Is compute that expensive? An H100 rents at about $2.50/hour, it's 80 hours of pure compute. Assuming 720 hours a month, 1/9 duty cycle around the clock, or 1/3 if we assume 8-hour work day. It's really intense, constant use. And I bet OpenAI spend less on operating their infra than the rate at which cloud providers rent it out.
You need enough RAM to store the model and the KV-cache depending on context size. Assuming the model has a trillion parameters (there are only rumours how many there actually are) and uses 8 bit per parameter, 16 H100 might be sufficient.

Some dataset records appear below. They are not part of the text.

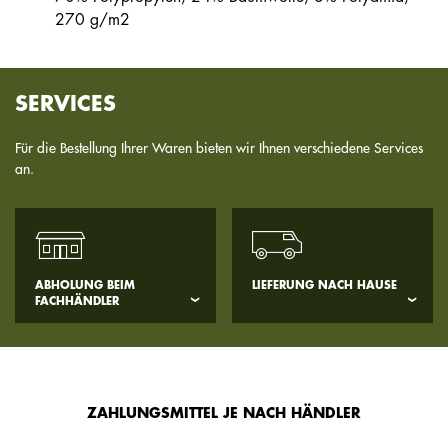
270 g/m2
SERVICES
Für die Bestellung Ihrer Waren bieten wir Ihnen verschiedene Services
an.
ABHOLUNG BEIM
LIEFERUNG NACH HAUSE
FACHHÄNDLER
ZAHLUNGSMITTEL JE NACH HÄNDLER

A single H100 has 80GB of memory, meaning that at FP16 you could roughly fit a 40B parameter model on it, or at FP4 quantisation you could fit a 160B parameter model on it. We don't know (I don't think) what quantisation OpenAI use, or how many parameters o1 is, but most likely...
...they probably quantise a bit, but not loads, as they don't want to sacrifice performance. FP8 seems like a possible middle ground. o1 is just a bunch of GPT-4o in a trenchcoat strung together with some advanced prompting. GPT-4o is theorised to be 200B parameters. If you wanted to run 5 parallel generation tasks at peak during the o1 inference process, that's 5x 200B, at FP8, or about 12 H100s. 12 H100s takes about one full rack of kit to run.